Abstract For n , d ∈ ℕ, the cone 𝓟 n +1,2 d of positive semidefinite real forms in n + 1 variables of degree 2 d contains the subcone Σ n +1,2 d of those representable as finite sums of squares of real forms. Hilbert 11 proved that these cones coincide exactly in the Hilbert cases ( n + 1, 2 d ) with n + 1 = 2 or 2 d = 2 or ( n + 1, 2 d ) = (3, 4). In this paper, we induce a filtration of intermediate cones between Σ n +1,2 d and 𝓟 n +1,2 d via the Gram matrix approach in 4 on a filtration of irreducible projective varieties V k − n ⊊ … ⊊ V n ⊊ … ⊊ V 0 containing the Veronese variety.
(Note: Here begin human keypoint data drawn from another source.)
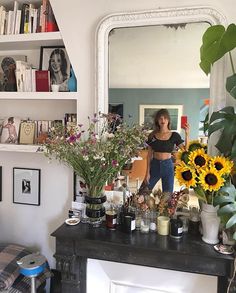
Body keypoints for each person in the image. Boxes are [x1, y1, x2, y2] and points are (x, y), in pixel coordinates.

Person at [144, 109, 189, 193]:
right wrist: (147, 173)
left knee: (167, 195)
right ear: (157, 121)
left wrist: (187, 133)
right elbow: (149, 155)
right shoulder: (152, 136)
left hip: (168, 166)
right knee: (143, 192)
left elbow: (185, 149)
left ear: (168, 120)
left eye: (165, 118)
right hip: (155, 166)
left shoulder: (174, 135)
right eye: (160, 118)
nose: (163, 120)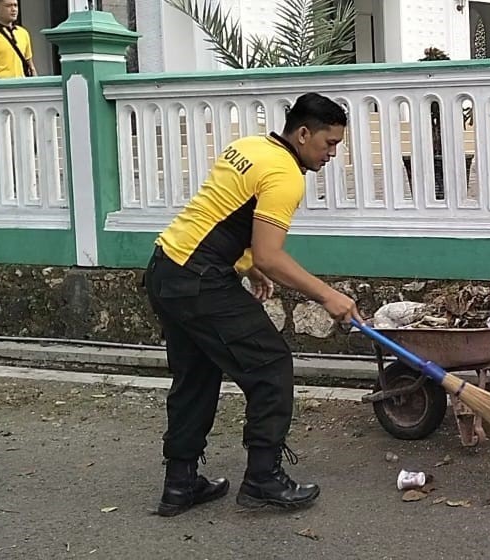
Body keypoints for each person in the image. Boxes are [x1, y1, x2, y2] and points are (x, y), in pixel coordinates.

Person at [144, 93, 362, 516]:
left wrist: (244, 264)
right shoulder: (286, 174)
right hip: (199, 280)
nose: (333, 153)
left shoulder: (249, 147)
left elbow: (222, 214)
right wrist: (328, 295)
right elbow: (271, 255)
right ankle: (263, 478)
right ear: (302, 134)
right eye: (329, 143)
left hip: (165, 268)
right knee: (271, 365)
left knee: (196, 374)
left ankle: (179, 485)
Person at [0, 0, 35, 79]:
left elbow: (30, 65)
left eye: (16, 5)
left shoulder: (23, 32)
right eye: (8, 6)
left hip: (22, 86)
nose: (14, 9)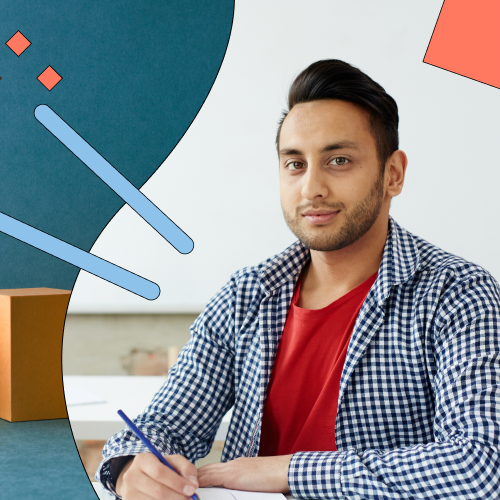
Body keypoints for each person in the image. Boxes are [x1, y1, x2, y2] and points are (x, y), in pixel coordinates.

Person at [96, 59, 500, 499]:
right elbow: (165, 426)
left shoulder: (457, 294)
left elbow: (479, 466)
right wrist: (133, 467)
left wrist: (287, 472)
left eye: (339, 160)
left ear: (393, 174)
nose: (311, 188)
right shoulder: (246, 296)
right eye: (294, 164)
Here, k is the dimension of the vector space of real forms in n + 1 variables of degree d . By showing that V 0 , …, V n (and V n +1 when n = 2) are varieties of minimal degree, we demonstrate that the corresponding intermediate cones coincide with Σ n +1,2 d . We moreover prove that, in the non-Hilbert cases of ( n + 1)-ary quartics for n ≥ 3 and ( n + 1)-ary sextics for n ≥ 2, all the remaining cone inclusions are strict.